Chicago top prosecutor Kim Foxx defends her department's decision to drop Jussie Smollett charges
Chicago — A day after the Chicago police said they were blindsided by state prosecutors' decision to drop charges against actor Jussie Smollett. The department dropped a headline of its own -- releasing police reports outlining what they considered an ironclad case.
The 61 pages of detectives' reports shows investigators believed Smollett staged the attack at least three days before they publicly named him as a suspect.
They also reveal that least one FBI agent was involved in the case from early on -- and police got a search warrant for Smollett's iCloud account.
Still angered by the prosecutor's decision, Chicago Mayor Rahm Emmanuel on Wednesday questioned whether Smollett received preferential treatment.
"There is a sense here that you have one rule applying to an individual because he is an actor, somebody with certain amount of status that is being treated differently," Emmanuel said.

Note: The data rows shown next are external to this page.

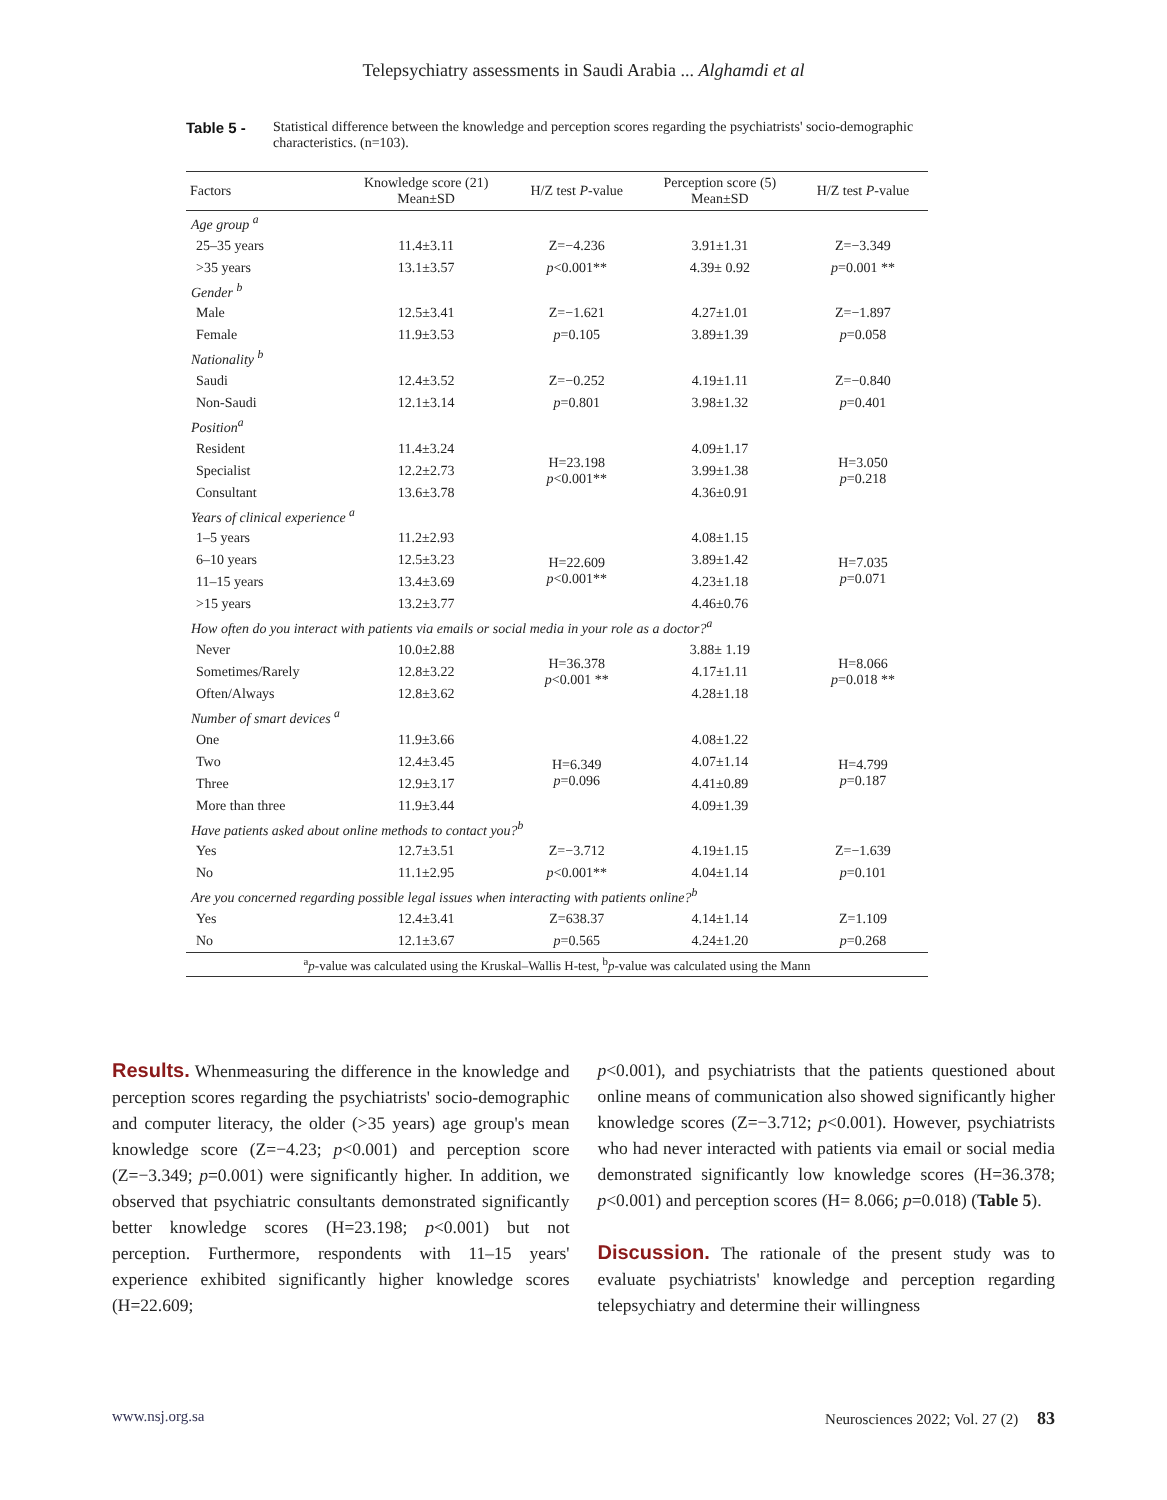Telepsychiatry assessments in Saudi Arabia ... Alghamdi et al
Table 5 - Statistical difference between the knowledge and perception scores regarding the psychiatrists' socio-demographic characteristics. (n=103).
| Factors | Knowledge score (21) Mean±SD | H/Z test P -value | Perception score (5) Mean±SD | H/Z test P -value |
| --- | --- | --- | --- | --- |
| Age group <sup>a</sup> | | | | |
| 25–35 years | 11.4±3.11 | Z=−4.236 | 3.91±1.31 | Z=−3.349 |
| >35 years | 13.1±3.57 | p <0.001** | 4.39± 0.92 | p =0.001 ** |
| Gender <sup>b</sup> | | | | |
| Male | 12.5±3.41 | Z=−1.621 | 4.27±1.01 | Z=−1.897 |
| Female | 11.9±3.53 | p =0.105 | 3.89±1.39 | p =0.058 |
| Nationality <sup>b</sup> | | | | |
| Saudi | 12.4±3.52 | Z=−0.252 | 4.19±1.11 | Z=−0.840 |
| Non-Saudi | 12.1±3.14 | p =0.801 | 3.98±1.32 | p =0.401 |
| Position<sup>a</sup> | | | | |
| Resident | 11.4±3.24 | H=23.198 p <0.001** | 4.09±1.17 | H=3.050 p =0.218 |
| Specialist | 12.2±2.73 | | 3.99±1.38 | |
| Consultant | 13.6±3.78 | | 4.36±0.91 | |
| Years of clinical experience <sup>a</sup> | | | | |
| 1–5 years | 11.2±2.93 | H=22.609 p <0.001** | 4.08±1.15 | H=7.035 p =0.071 |
| 6–10 years | 12.5±3.23 | | 3.89±1.42 | |
| 11–15 years | 13.4±3.69 | | 4.23±1.18 | |
| >15 years | 13.2±3.77 | | 4.46±0.76 | |
| How often do you interact with patients via emails or social media in your role as a doctor?<sup>a</sup> | | | | |
| Never | 10.0±2.88 | H=36.378 p <0.001 ** | 3.88± 1.19 | H=8.066 p =0.018 ** |
| Sometimes/Rarely | 12.8±3.22 | | 4.17±1.11 | |
| Often/Always | 12.8±3.62 | | 4.28±1.18 | |
| Number of smart devices <sup>a</sup> | | | | |
| One | 11.9±3.66 | H=6.349 p =0.096 | 4.08±1.22 | H=4.799 p =0.187 |
| Two | 12.4±3.45 | | 4.07±1.14 | |
| Three | 12.9±3.17 | | 4.41±0.89 | |
| More than three | 11.9±3.44 | | 4.09±1.39 | |
| Have patients asked about online methods to contact you?<sup>b</sup> | | | | |
| Yes | 12.7±3.51 | Z=−3.712 | 4.19±1.15 | Z=−1.639 |
| No | 11.1±2.95 | p <0.001** | 4.04±1.14 | p =0.101 |
| Are you concerned regarding possible legal issues when interacting with patients online?<sup>b</sup> | | | | |
| Yes | 12.4±3.41 | Z=638.37 | 4.14±1.14 | Z=1.109 |
| No | 12.1±3.67 | p =0.565 | 4.24±1.20 | p =0.268 |
| <sup>a</sup> p -value was calculated using the Kruskal–Wallis H-test, <sup>b</sup> p -value was calculated using the Mann | | | | |
Results. Whenmeasuring the difference in the knowledge and perception scores regarding the psychiatrists' socio-demographic and computer literacy, the older (>35 years) age group's mean knowledge score (Z=−4.23; p<0.001) and perception score (Z=−3.349; p=0.001) were significantly higher. In addition, we observed that psychiatric consultants demonstrated significantly better knowledge scores (H=23.198; p<0.001) but not perception. Furthermore, respondents with 11–15 years' experience exhibited significantly higher knowledge scores (H=22.609;
p<0.001), and psychiatrists that the patients questioned about online means of communication also showed significantly higher knowledge scores (Z=−3.712; p<0.001). However, psychiatrists who had never interacted with patients via email or social media demonstrated significantly low knowledge scores (H=36.378; p<0.001) and perception scores (H= 8.066; p=0.018) (Table 5).
Discussion. The rationale of the present study was to evaluate psychiatrists' knowledge and perception regarding telepsychiatry and determine their willingness
www.nsj.org.sa Neurosciences 2022; Vol. 27 (2) 83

Cook County State's Attorney Kim Foxx, who recused herself after communicating with a Smollett relative, defended her office's decision.
"If your own prosecutor told us that he believes Mr. Smollett is guilty, why not get that guilty plea from him as part of this deal?" CBS News' Adriana Diaz asked.
"Because according to the statue you don't have to. If he does and pays the restitution, if he does the community service, how he spins what he's done -- is that outcome consistent with others who are similarly situated," Foxx said.
She also responded to questions of a riff between the state attorney's office and Chicago police.
"I think the state's attorney's office and Chicago police and the mayor have a shared view. Their frustration on how this case was handled -- I hear it and I respect it and I say to them what I said to others. This case was treated no differently," Foxx said.
Another controversy is that the case files have been sealed. Foxx said that wasn't part of the agreement to drop charges. Lawyers for the media, including CBS News, have filed motions to keep the documents from being destroyed and to make them public.